To optimise it there needs to be a wealth of positive stories of how developers have dreamed up solutions to problems and effortlessly implemented them because the platform was a help rather than a hindrance.

In the Ubuntu world we have tried to build an atmosphere around the concept of Ubuntu providing a complete and comprehensive platform for implementing whatever solution the developer dreams of. We have done this by organising events such as Ubuntu Application Developer Week and creating support resources such as the #ubuntu-appdevel IRC channel on the Freenode IRC service.

With the motivational element of opportunistic developers a story of encouragement and outreach, the following three steps in the four-step process are very much about technology, and the goal is about lowering the barriers to get people up and running as quickly and easily as possible.


Over the years a vibrant developer community has formed, complete with a vast array of tools, languages and functionality. Unfortunately, while powerful, many of these tools are awkwardly complex, and many developers have let their ideas and creativity get buried under an avalanche of confusion around how these tools fit together.

Part of the cause of this problem is that many developer tools only cater to systematic developers; the kind of codewriting workaholics we mentioned earlier who hack for a living, with a fervent attention to detail backed up by unit tests and other hallmarks of the professional programmer.

For many opportunistic developers, if the tools needed to scratch their itch require too much effort or investigation, the itch can quickly disappear and what was once a creatively excited hacker has now moved on to be a couch-bound excitable PlayStation gamer who grew bored with Linux as a platform.

A solution to this overt complexity in the toolchain was a simple tool called Quickly. Quickly was the brainchild of the now director of Ubuntu engineering at Canonical, Rick Spencer.

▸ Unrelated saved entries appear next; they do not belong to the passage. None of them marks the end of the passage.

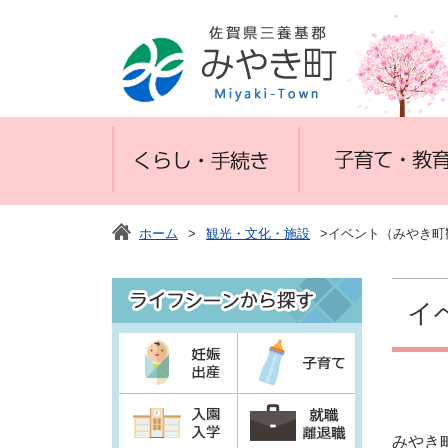
ホーム
>
観光・文化・施設
>イベント（みやき町
イ
みやき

Quickly gets you up and running quickly (it's not just a clever name) writing an application from scratch.

Traditionally, writing desktop applications has involved a not-insignificant amount of faffing required with build systems, source control, packaging frameworks, graphical interface tools and other things that get in the way of writing code. Quickly is a tool that simplifies how these different things fit together.

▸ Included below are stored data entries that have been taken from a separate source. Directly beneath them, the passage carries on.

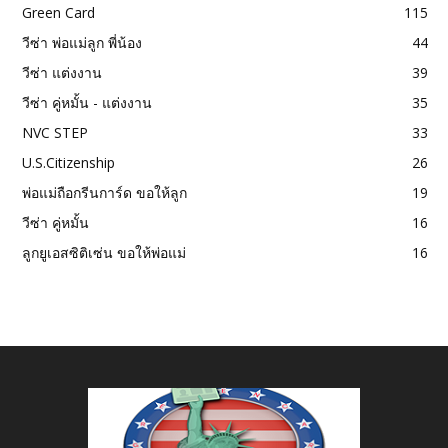
Green Card
115
วีซ่า พ่อแม่ลูก พี่น้อง
44
วีซ่า แต่งงาน
39
วีซ่า คู่หมั้น - แต่งงาน
35
NVC STEP
33
U.S.Citizenship
26
พ่อแม่ถือกรีนการ์ด ขอให้ลูก
19
วีซ่า คู่หมั้น
16
ลูกยูเอสซิติเซ่น ขอให้พ่อแม่
16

Quickly provides a framework with a series of templates for creating different types of applications. With each template a series of decisions are made about the tools involved in creating that application. By far the most popular template, and the one that Quickly itself was created to satisfy, is the Ubuntu template.

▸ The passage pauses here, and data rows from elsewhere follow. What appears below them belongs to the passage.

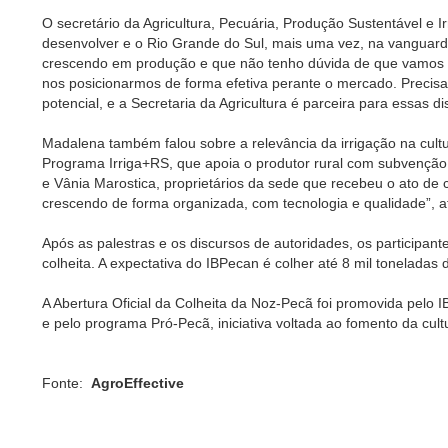
O secretário da Agricultura, Pecuária, Produção Sustentável e 
desenvolver e o Rio Grande do Sul, mais uma vez, na vanguar
crescendo em produção e que não tenho dúvida de que vamos n
nos posicionarmos de forma efetiva perante o mercado. Precis
potencial, e a Secretaria da Agricultura é parceira para essas d
Madalena também falou sobre a relevância da irrigação na cultu
Programa Irriga+RS, que apoia o produtor rural com subvenção d
e Vânia Marostica, proprietários da sede que recebeu o ato de c
crescendo de forma organizada, com tecnologia e qualidade”, a
Após as palestras e os discursos de autoridades, os participan
colheita. A expectativa do IBPecan é colher até 8 mil toneladas 
A Abertura Oficial da Colheita da Noz-Pecã foi promovida pelo I
e pelo programa Pró-Pecã, iniciativa voltada ao fomento da cu
Fonte:
AgroEffective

This template uses a set of tools that has become hugely popular in modern desktop software development, and tools we have harnessed in Ubuntu. They are:

Python: A simple, easy-to-learn, flexible and efficient highlevel language.

GTK: A comprehensive and powerful graphical toolkit for creating applications, and the foundation of the Gnome desktop environment.

Gnome: The desktop environment that ships with Ubuntu, offering many integration facilities.

Glade: An application for developing user interfaces quickly and easily, which can then be loaded right into your Python programs.

GStreamer: A powerful but deliciously simple framework for playing back and creating audio, video and other multimedia content.

DesktopCouch: A framework for saving content in a database that is fast and efficient, hooks neatly into Ubuntu One and is awesome for replication.

Gedit: For editing code, Quickly assumes you are going to use the text editor that ships with Ubuntu, which provides a simple and flexible interface for writing your programs.

With this core set of tools you can write any application you could imagine and know that it will run effortlessly on Ubuntu and other distributions. The elegance of Quickly is that it understands a common platform for Linux but does not try to complicate the desire for simplicity by being tempted down the slippery slope of investing months of energy into an Interactive Development Environment (IDE), when many Linux users are in fact comfortable with the command line.